Nel caso del M5S, la resistenza elettorale è stata determinata dalla capacità di soddisfare un sentimento antisistema, che proprio la sfiducia di Conte a Draghi ha riconfermato, riscattandone l’immagine di professionista del Palazzo maturata alla testa di due esecutivi di segno opposto. Conte ha conservato una immagine perfettamente congruente ai desideri di un elettorato, come quello grillino, soggiogato dall’illusione della palingenesi nichilista e del nothing's impossible.
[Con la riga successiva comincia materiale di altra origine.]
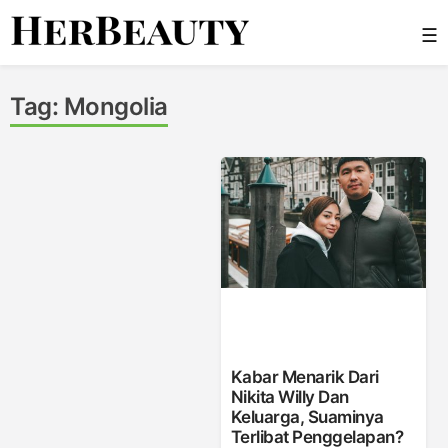
Skip
☰
to
content
Her Beauty
Tag:
Mongolia
Kabar Menarik Dari
Nikita Willy Dan
Keluarga, Suaminya
Terlibat Penggelapan?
Non è stata la coerenza e l'efficacia delle proposte, in cui Conte certo non brilla, ma la corrispondenza allo "stato di dolore" del popolo, che non chiede lenimento, ma riconoscimento, a segnare la fortuna del capo politico del M5S.
Malgrado l’inseguimento dei grillini sul loro stesso terreno, con l’abiura del Jobs Act e della deriva neo-liberale del progressismo riformista, il PD non appariva credibile, proprio perché ancora ancorato alle compatibilità di governo, a un draghismo sempre più imbarazzato ma non rinnegato, a una lunga esperienza di potere senza consenso, che ne hanno fatto l’immagine stessa del Sistema, cioè di quel male che gli elettori populisti vogliono visibilmente confinato nel “fuori di sé”, avvertendolo contro di sé.
Alla luce di tutto ciò, si può dire che la democrazia italiana non è minacciata e compromessa da radicalismi di segno opposto, ma da un estremismo psico-politico sostanzialmente indifferenziato in termini ideologici e quindi convertibile in una cosa, come in quella contraria, con elettori sempre più incontrollabili e volatili nei pensieri e sempre più prevedibili e manovrabili nei comportamenti.